LI Ting-kuo 李定國 (T. 鴻遠), d. Aug. 7, 1662, a Ming general who throughout his life defied the Manchu regime, was a native of Yen-an, Shensi. In 1646, after his patron, Chang Hsien-chung [q. v.], was defeated and killed in Szechwan, he accompanied the remnant armies into Kweichow. After several years of free lance conquest he joined the cause of the Ming Prince of Kuei (see Chu Yu-lang), who gave him the rank of marquis, later raised to prince. In 1652 he led a force by way of Hunan, culminating a series of brilliant victories by the capture on August 7, 1652, of Kuei-lin, the capital of Kwangsi.
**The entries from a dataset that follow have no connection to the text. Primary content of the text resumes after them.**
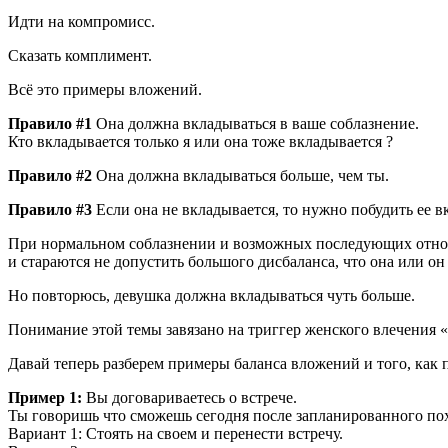
Идти на компромисс.
Сказать комплимент.
Всё это примеры вложений.
Правило #1
Она должна вкладываться в ваше соблазнение.
Кто вкладывается только я или она тоже вкладывается ?
Правило #2
Она должна вкладываться больше, чем ты.
Правило #3
Если она не вкладывается, то нужно побудить ее в
При нормальном соблазнении и возможных последующих отношен
и стараются не допустить большого дисбаланса, что она или о
Но повторюсь, девушка должна вкладываться чуть больше.
Понимание этой темы завязано на триггер женского влечения 
Давай теперь разберем примеры баланса вложений и того, как 
Пример 1:
Вы договариваетесь о встрече.
Ты говоришь что сможешь сегодня после запланированного похо
Вариант 1: Стоять на своем и перенести встречу.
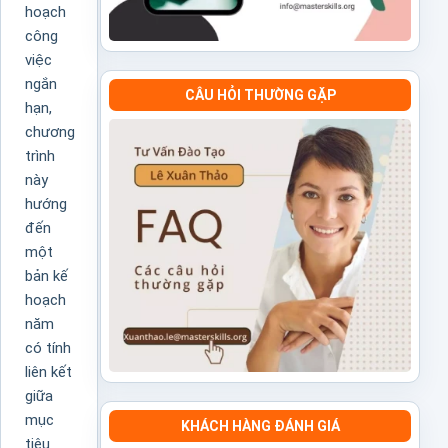
hoạch
công
việc
ngắn
CÂU HỎI THƯỜNG GẶP
hạn,
chương
trình
này
hướng
đến
một
bản kế
hoạch
năm
có tính
liên kết
giữa
mục
KHÁCH HÀNG ĐÁNH GIÁ
tiêu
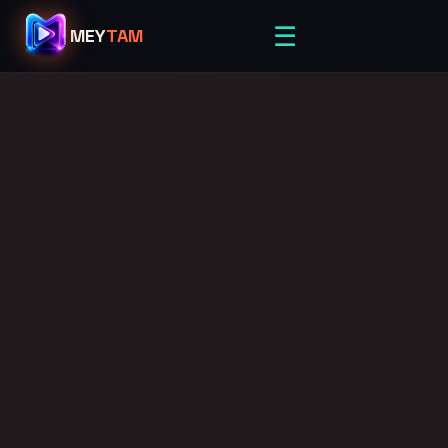
☰
MEY
TAM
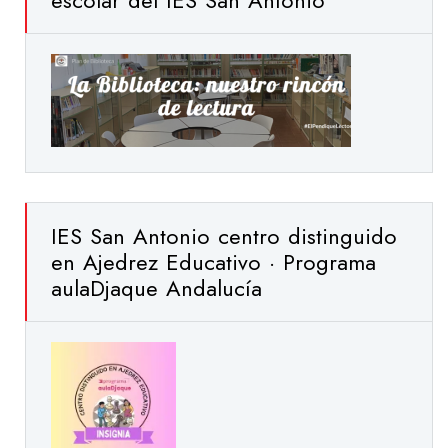
escolar del IES San Antonio
IES San Antonio centro distinguido
en Ajedrez Educativo · Programa
aulaDjaque Andalucía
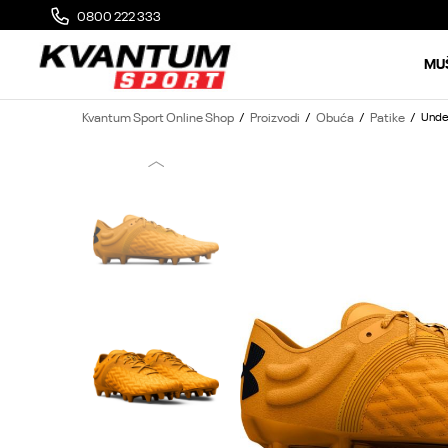
0800 222 333
MOGUĆA ZAMENA 14 DANA OD DOSTAVE
MU
Kvantum Sport Online Shop
Proizvodi
Obuća
Patike
Unde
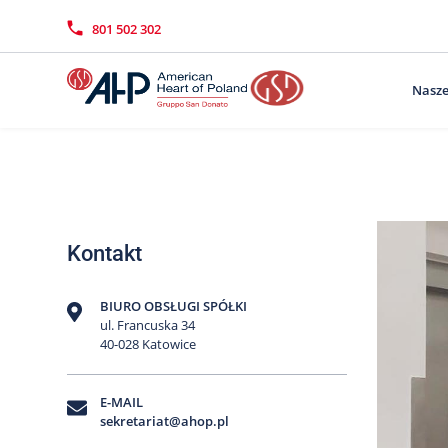
Przejdź
Wyszukiwarka
Kontakt
do
801 502 302
treści
Nasze
Kontakt
BIURO OBSŁUGI SPÓŁKI
ul. Francuska 34
40-028 Katowice
E-MAIL
sekretariat@ahop.pl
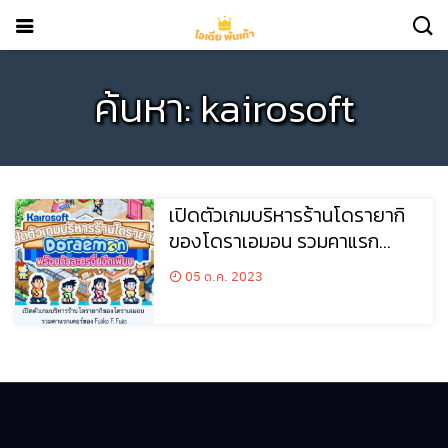
ค้นหา: kairosoft
เปิดตัวเกมบริหารร้านโดรายากิ
ของโดราเอมอน รวมคาแรก
เตอร์ของ Fujiko F. Fujio
05 ต.ค. 2023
Later he captured a large part of Kwangsi and Hukuang for the Ming cause. He had incurred the jealousy of his sworn brother and former superior, Sun K'o-wang [q. v.], Ming general with personal imperial ambitions, and in 1657 defeated him on the banks of the San-ch'a river in southwestern Kweichow. Sun K'o-wang then gave himself up to the Manchus.

The next year Imperial armies moved on Kweichow from Szechwan, Hupeh, and Kwangtung. Li Ting-kuo, now the chief support of the Prince of Kuei, was driven from Kuei-yang to Yunnan and after desperate fighting in 1659 followed his prince into Burma where for two years he resisted the Ch'ing armies which pursued him relentlessly, sought to win over the Burmese, who finally betrayed the Prince of Kuei to the Manchus, and tried in vain to enlist other countries in the Ming cause. When he heard of the Prince of Kuei's death at the hands of Wu San-kuei [q. v.], he became ill and after charging his son and his one remaining general never to surrender to the Manchus, died August 7, 1662.


[1/230/10a; M.41/18/4a; M.41/20/23b; M.59/37/1a; cf. references to Ming-chi nan-lüeh in bibliography of Sun K'o-wang.]